* **WHAT THE EXERCISE ASKS**
Please reproduce verbatim the lines of the material below, from the line with "### Analytics" up to and including the line with "## Inferences".

* **PROVIDED MATERIAL**
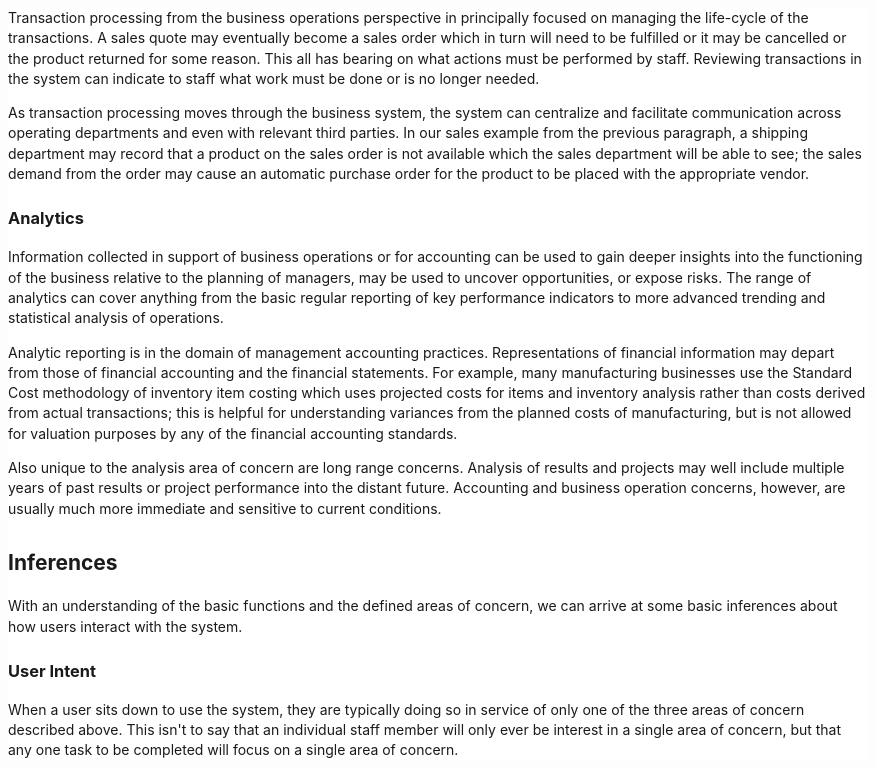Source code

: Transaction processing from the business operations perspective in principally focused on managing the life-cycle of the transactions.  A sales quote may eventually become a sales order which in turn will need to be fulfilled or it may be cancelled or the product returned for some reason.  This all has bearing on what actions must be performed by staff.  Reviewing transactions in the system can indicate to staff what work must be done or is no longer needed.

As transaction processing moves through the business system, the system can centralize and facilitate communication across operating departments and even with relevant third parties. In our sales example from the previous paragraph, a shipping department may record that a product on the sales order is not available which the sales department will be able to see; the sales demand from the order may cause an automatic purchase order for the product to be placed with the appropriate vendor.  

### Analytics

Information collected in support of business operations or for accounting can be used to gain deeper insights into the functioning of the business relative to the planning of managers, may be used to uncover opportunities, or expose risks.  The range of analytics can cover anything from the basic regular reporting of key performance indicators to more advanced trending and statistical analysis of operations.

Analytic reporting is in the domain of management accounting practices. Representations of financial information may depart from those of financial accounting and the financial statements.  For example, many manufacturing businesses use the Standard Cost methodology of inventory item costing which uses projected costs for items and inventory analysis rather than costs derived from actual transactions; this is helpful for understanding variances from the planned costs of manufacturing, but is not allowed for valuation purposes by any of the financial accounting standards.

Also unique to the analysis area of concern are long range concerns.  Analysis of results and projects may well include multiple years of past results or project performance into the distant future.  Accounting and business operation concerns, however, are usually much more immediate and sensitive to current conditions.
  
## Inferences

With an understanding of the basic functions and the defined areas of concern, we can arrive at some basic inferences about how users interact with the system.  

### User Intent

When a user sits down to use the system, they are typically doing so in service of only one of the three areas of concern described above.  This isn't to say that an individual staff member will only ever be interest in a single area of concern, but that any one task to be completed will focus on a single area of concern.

* **RESULT OF THE EXERCISE**
### Analytics

Information collected in support of business operations or for accounting can be used to gain deeper insights into the functioning of the business relative to the planning of managers, may be used to uncover opportunities, or expose risks.  The range of analytics can cover anything from the basic regular reporting of key performance indicators to more advanced trending and statistical analysis of operations.

Analytic reporting is in the domain of management accounting practices. Representations of financial information may depart from those of financial accounting and the financial statements.  For example, many manufacturing businesses use the Standard Cost methodology of inventory item costing which uses projected costs for items and inventory analysis rather than costs derived from actual transactions; this is helpful for understanding variances from the planned costs of manufacturing, but is not allowed for valuation purposes by any of the financial accounting standards.

Also unique to the analysis area of concern are long range concerns.  Analysis of results and projects may well include multiple years of past results or project performance into the distant future.  Accounting and business operation concerns, however, are usually much more immediate and sensitive to current conditions.
  
## Inferences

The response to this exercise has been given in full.